HARIAN UMMAT ■ Pimpinan Pusat Muhammadiyah menyampaikan sedang menggodok penarikan dana yang ada di Bank Syariah Indonesia. Bank ini merupakan hasil merger BRI Syariah, BNI Syariah, dan Bank Syariah Mandiri.
Kajian ini muncul dilatarbelakangi dengan ukuran bank hasil merger yang bakal menjadi bank besar dan masuk ke top 10 bank Tanah Air.
"Hal ini perlu dipikirkan oleh Muhammadiyah karena Bank Syariah Indonesia ini sudah menjadi sebuah bank syariah milik negara yang besar dan sudah sangat kuat di mana bank ini akan menjadi 10 bank syariah terbesar di dunia,” ujar Ketua Bidang Ekonomi PP Muhammadiyah Anwar Abbas melalui keterangan tertulis, pada Rabu (16/12/2020).
Dia mengatakan Muhammadiyah akan mengalihkan penempatan dananya ke bank yang lebih memperhatikan UMKM. Sebab, hal itu menjadi amanat dan ideologi organisasi.
Pihaknya akan membentuk tim yang akan mengkaji sejumlah opsi bank syariah lain untuk penempatan dananya. Bank syariah milik pemerintah yang tidak ikut serta dalam merger seperti UUS BTN, akan menjadi opsi utama untuk penempatan dana.
Opsi lainnya yakni BPD Syariah seperti BJB Syariah dan Bank Aceh Syariah. Pilihan berikutnya yakni BPR/BPRS, Baitut Tamwil Muhammdiyah, dan BMT.
"Kami harus bentuk tim yang betul-betul ahli dalam mengelola keuangan supaya risikonya bisa kecil," imbuhnya.
Anwar juga menyampaikan tim masih menghitung total nilai penempatan dana Muhammdiyah yang disimpan dalam bentuk giro, tabungan, dan deposito di tiga bank syariah milik anak usaha bank BUMN tersebut. Nilainya diperkirakan bisa mencapai sekitar Rp15 triliun.
Pria yang akrab disapa Buya Anwar itu, mengatakan total aset Muhammadiyah dapat mencapai Rp400 triliun berupa tanah, bangunan, maupun kendaraan.
Adapun, dana yang disimpan di bank syariah berasal dari sejumlah institusi di bawah Muhammadiyah. Ada 170 Perguruan Tinggi, 400 Rumah Sakit, 340 Pesantren, dan sekitar 28.000 Lembaga Pendidikan yang dimiliki Muhammdiyah.
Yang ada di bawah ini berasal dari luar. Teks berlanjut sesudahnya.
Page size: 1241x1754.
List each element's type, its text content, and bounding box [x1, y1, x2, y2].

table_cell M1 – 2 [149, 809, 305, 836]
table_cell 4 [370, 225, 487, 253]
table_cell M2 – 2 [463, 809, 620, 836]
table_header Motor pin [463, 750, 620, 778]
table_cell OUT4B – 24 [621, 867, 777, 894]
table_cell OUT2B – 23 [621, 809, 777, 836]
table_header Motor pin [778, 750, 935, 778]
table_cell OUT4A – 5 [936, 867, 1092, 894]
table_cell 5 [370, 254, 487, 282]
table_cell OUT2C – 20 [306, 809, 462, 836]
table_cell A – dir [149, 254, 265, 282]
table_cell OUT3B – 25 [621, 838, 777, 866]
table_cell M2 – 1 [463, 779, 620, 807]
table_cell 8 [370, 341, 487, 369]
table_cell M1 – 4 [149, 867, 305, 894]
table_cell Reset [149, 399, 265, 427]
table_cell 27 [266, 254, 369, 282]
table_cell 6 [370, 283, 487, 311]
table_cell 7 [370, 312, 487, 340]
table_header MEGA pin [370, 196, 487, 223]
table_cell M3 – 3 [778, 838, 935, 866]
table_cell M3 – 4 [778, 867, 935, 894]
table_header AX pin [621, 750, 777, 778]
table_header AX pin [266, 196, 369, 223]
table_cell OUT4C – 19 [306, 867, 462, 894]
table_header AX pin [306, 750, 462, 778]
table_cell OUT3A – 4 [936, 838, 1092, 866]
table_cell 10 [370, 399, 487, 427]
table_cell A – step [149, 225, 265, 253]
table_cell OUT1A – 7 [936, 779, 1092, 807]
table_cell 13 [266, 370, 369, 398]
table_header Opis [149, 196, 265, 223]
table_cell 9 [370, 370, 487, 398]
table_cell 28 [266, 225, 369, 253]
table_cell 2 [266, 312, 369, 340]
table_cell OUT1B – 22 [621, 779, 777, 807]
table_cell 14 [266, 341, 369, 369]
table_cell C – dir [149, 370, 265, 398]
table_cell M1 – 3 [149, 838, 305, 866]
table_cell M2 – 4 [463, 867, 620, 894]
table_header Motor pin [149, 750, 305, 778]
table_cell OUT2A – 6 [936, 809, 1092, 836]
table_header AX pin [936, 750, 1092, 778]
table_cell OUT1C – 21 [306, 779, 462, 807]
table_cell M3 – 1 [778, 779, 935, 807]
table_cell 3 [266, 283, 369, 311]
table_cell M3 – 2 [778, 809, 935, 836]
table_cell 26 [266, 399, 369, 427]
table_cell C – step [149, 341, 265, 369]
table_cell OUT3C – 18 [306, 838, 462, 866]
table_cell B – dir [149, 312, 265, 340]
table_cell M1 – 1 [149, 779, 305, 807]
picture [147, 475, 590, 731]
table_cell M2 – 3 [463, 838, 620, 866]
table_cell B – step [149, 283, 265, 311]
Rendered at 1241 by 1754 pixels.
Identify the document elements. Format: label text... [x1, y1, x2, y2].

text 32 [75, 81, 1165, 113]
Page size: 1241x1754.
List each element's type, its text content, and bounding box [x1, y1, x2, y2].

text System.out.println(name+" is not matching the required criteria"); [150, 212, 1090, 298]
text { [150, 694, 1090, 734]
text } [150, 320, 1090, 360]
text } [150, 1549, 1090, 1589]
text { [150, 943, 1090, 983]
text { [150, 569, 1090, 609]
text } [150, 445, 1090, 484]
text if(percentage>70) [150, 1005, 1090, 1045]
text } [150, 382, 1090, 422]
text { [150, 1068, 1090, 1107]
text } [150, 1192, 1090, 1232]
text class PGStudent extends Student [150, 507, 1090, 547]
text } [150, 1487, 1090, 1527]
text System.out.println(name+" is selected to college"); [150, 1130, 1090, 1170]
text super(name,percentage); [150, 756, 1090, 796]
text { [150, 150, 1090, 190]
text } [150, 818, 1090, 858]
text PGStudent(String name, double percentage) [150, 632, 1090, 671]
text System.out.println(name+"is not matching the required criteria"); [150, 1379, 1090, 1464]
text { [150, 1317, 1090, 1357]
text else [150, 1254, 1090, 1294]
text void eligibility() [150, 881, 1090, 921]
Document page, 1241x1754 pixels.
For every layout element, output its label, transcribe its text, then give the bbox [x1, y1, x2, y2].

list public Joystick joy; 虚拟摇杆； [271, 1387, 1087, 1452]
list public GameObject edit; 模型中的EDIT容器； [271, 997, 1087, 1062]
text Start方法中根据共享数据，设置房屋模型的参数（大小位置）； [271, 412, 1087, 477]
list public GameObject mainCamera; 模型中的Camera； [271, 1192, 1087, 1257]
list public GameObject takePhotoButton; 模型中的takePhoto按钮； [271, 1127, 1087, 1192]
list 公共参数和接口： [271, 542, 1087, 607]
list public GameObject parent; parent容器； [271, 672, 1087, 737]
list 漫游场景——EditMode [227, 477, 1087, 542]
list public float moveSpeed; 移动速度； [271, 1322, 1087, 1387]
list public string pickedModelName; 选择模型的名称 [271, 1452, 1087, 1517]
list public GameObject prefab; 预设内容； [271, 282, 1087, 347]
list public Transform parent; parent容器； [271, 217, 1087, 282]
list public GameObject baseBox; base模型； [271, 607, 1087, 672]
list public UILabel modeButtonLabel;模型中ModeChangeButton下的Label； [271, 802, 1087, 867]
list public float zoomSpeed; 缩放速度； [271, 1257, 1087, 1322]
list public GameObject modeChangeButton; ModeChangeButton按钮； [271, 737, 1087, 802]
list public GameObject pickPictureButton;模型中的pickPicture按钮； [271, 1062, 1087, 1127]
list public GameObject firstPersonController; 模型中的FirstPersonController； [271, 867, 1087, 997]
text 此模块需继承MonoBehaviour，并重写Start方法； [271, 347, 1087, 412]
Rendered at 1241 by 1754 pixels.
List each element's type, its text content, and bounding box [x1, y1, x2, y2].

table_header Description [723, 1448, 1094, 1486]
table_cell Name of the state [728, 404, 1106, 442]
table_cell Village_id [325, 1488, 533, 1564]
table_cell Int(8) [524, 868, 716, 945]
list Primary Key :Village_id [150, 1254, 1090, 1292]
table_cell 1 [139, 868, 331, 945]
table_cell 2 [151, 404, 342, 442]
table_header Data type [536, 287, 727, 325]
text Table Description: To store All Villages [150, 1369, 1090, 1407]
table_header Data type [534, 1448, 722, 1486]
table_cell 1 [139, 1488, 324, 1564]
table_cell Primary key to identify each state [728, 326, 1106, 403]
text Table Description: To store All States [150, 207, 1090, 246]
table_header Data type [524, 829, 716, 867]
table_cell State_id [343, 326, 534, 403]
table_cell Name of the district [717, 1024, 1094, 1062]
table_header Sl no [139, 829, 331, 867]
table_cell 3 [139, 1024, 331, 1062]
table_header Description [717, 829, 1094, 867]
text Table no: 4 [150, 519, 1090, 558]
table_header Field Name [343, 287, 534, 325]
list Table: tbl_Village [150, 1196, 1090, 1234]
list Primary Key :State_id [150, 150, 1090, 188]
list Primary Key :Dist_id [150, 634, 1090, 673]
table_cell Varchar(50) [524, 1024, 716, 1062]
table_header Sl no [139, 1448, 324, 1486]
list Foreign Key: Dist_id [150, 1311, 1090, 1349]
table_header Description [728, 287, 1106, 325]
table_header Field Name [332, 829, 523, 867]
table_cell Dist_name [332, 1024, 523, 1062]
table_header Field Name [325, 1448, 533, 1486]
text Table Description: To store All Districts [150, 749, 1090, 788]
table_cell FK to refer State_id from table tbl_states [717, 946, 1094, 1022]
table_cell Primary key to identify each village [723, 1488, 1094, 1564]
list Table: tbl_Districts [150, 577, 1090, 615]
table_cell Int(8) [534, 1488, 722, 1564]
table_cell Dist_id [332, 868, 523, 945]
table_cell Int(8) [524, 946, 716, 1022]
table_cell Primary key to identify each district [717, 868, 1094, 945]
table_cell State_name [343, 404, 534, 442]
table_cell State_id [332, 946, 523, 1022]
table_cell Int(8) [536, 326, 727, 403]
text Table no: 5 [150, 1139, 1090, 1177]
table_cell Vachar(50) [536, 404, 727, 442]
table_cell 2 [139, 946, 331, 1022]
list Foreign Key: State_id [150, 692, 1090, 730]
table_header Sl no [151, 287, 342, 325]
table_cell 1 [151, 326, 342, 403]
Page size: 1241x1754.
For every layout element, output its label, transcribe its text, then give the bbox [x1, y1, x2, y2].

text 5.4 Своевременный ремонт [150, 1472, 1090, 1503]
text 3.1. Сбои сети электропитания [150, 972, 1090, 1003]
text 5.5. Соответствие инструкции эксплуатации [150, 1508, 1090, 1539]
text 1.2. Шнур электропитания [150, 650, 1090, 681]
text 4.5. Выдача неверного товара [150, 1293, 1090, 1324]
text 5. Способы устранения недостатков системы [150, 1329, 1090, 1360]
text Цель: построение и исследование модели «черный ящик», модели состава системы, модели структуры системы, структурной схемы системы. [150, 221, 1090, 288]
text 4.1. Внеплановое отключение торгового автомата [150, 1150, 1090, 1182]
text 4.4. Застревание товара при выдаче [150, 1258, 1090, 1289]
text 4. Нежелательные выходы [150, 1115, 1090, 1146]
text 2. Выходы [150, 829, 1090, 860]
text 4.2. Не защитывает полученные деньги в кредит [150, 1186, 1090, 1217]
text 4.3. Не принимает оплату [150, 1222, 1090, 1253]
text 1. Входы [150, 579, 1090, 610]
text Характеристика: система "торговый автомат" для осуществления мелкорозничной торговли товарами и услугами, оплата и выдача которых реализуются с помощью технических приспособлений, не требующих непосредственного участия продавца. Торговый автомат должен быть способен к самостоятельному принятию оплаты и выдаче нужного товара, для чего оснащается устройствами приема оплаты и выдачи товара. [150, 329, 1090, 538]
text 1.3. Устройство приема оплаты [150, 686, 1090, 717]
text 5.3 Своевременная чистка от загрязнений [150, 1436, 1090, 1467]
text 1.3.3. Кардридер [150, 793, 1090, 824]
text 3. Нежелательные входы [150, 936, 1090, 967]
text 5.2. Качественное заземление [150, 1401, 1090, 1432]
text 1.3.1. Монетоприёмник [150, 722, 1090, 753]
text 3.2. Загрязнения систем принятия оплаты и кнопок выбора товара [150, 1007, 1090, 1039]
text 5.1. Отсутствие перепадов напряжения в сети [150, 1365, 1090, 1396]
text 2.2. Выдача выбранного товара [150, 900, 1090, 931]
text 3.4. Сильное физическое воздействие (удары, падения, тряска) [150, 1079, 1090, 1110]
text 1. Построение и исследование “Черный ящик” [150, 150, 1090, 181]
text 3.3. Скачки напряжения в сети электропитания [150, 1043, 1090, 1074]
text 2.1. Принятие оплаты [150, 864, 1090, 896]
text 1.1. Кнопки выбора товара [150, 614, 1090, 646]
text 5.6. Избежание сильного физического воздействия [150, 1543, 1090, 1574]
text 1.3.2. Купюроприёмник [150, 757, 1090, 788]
"Ada 10 Perguruan Tinggi yang Rencana Anggaran Pendapatan dan Belanjanya sekitar Rp300 miliar-Rp500 miliar. Itu saja sudah Rp4 triliun. Ini [perguruan tinggi] jumlahnya 170, belum lagi rumah sakit, pesantren, sekolah. Nanti akan dipetakan oleh tim dimulai dari perguruan tinggi," katanya.